**Problem details:** The records that follow should be retyped word for word.

Document structure recognition data:
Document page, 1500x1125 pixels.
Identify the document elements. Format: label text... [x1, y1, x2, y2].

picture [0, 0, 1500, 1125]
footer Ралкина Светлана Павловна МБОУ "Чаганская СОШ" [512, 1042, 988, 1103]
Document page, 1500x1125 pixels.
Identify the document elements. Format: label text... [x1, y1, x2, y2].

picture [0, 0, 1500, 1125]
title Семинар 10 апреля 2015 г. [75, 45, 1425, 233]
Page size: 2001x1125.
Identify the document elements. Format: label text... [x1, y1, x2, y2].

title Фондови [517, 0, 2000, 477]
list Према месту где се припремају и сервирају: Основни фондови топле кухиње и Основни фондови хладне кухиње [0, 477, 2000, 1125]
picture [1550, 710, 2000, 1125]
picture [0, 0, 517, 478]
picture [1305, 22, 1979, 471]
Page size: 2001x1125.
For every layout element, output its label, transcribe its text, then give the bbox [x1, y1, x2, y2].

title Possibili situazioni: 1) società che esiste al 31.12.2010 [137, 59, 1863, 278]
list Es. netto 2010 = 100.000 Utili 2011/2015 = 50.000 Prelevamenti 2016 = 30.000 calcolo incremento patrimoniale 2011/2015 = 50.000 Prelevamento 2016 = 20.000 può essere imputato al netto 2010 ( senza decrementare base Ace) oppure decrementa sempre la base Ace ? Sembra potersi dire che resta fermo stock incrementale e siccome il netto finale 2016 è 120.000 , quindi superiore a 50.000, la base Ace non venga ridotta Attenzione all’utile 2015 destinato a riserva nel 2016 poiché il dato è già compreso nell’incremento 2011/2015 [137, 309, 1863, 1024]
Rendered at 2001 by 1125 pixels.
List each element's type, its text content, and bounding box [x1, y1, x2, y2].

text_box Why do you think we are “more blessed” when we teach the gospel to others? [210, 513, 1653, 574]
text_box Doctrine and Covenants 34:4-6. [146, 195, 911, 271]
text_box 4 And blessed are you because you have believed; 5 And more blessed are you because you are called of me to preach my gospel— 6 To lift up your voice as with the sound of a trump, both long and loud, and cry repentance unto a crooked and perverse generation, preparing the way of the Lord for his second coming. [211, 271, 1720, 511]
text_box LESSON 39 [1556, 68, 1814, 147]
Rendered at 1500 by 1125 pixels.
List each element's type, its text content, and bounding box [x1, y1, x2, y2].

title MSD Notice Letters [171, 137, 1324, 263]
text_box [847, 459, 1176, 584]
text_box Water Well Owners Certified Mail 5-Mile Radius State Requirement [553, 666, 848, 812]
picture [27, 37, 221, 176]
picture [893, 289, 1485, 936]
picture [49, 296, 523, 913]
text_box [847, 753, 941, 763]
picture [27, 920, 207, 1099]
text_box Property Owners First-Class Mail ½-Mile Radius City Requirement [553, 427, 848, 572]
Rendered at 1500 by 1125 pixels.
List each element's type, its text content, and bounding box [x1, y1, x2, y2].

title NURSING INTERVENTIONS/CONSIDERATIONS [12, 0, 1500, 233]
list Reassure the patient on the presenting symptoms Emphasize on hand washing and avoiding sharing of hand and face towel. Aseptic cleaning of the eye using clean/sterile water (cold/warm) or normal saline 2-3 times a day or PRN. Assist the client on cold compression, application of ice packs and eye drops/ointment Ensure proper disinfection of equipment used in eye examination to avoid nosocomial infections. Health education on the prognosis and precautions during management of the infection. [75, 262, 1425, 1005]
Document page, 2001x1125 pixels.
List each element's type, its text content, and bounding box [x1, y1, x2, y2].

**Output:**
Document page, 1500x1125 pixels.
Identify the document elements. Format: label text... [x1, y1, x2, y2].

picture [0, 0, 1500, 1125]
footer Ралкина Светлана Павловна МБОУ "Чаганская СОШ" [512, 1042, 988, 1103]
Document page, 1500x1125 pixels.
Identify the document elements. Format: label text... [x1, y1, x2, y2].

picture [0, 0, 1500, 1125]
title Семинар 10 апреля 2015 г. [75, 45, 1425, 233]
Page size: 2001x1125.
Identify the document elements. Format: label text... [x1, y1, x2, y2].

title Фондови [517, 0, 2000, 477]
list Према месту где се припремају и сервирају: Основни фондови топле кухиње и Основни фондови хладне кухиње [0, 477, 2000, 1125]
picture [1550, 710, 2000, 1125]
picture [0, 0, 517, 478]
picture [1305, 22, 1979, 471]
Page size: 2001x1125.
For every layout element, output its label, transcribe its text, then give the bbox [x1, y1, x2, y2].

title Possibili situazioni: 1) società che esiste al 31.12.2010 [137, 59, 1863, 278]
list Es. netto 2010 = 100.000 Utili 2011/2015 = 50.000 Prelevamenti 2016 = 30.000 calcolo incremento patrimoniale 2011/2015 = 50.000 Prelevamento 2016 = 20.000 può essere imputato al netto 2010 ( senza decrementare base Ace) oppure decrementa sempre la base Ace ? Sembra potersi dire che resta fermo stock incrementale e siccome il netto finale 2016 è 120.000 , quindi superiore a 50.000, la base Ace non venga ridotta Attenzione all’utile 2015 destinato a riserva nel 2016 poiché il dato è già compreso nell’incremento 2011/2015 [137, 309, 1863, 1024]
Rendered at 2001 by 1125 pixels.
List each element's type, its text content, and bounding box [x1, y1, x2, y2].

text_box Why do you think we are “more blessed” when we teach the gospel to others? [210, 513, 1653, 574]
text_box Doctrine and Covenants 34:4-6. [146, 195, 911, 271]
text_box 4 And blessed are you because you have believed; 5 And more blessed are you because you are called of me to preach my gospel— 6 To lift up your voice as with the sound of a trump, both long and loud, and cry repentance unto a crooked and perverse generation, preparing the way of the Lord for his second coming. [211, 271, 1720, 511]
text_box LESSON 39 [1556, 68, 1814, 147]
Rendered at 1500 by 1125 pixels.
List each element's type, its text content, and bounding box [x1, y1, x2, y2].

title MSD Notice Letters [171, 137, 1324, 263]
text_box [847, 459, 1176, 584]
text_box Water Well Owners Certified Mail 5-Mile Radius State Requirement [553, 666, 848, 812]
picture [27, 37, 221, 176]
picture [893, 289, 1485, 936]
picture [49, 296, 523, 913]
text_box [847, 753, 941, 763]
picture [27, 920, 207, 1099]
text_box Property Owners First-Class Mail ½-Mile Radius City Requirement [553, 427, 848, 572]
Rendered at 1500 by 1125 pixels.
List each element's type, its text content, and bounding box [x1, y1, x2, y2].

title NURSING INTERVENTIONS/CONSIDERATIONS [12, 0, 1500, 233]
list Reassure the patient on the presenting symptoms Emphasize on hand washing and avoiding sharing of hand and face towel. Aseptic cleaning of the eye using clean/sterile water (cold/warm) or normal saline 2-3 times a day or PRN. Assist the client on cold compression, application of ice packs and eye drops/ointment Ensure proper disinfection of equipment used in eye examination to avoid nosocomial infections. Health education on the prognosis and precautions during management of the infection. [75, 262, 1425, 1005]
Document page, 2001x1125 pixels.
List each element's type, its text content, and bounding box [x1, y1, x2, y2].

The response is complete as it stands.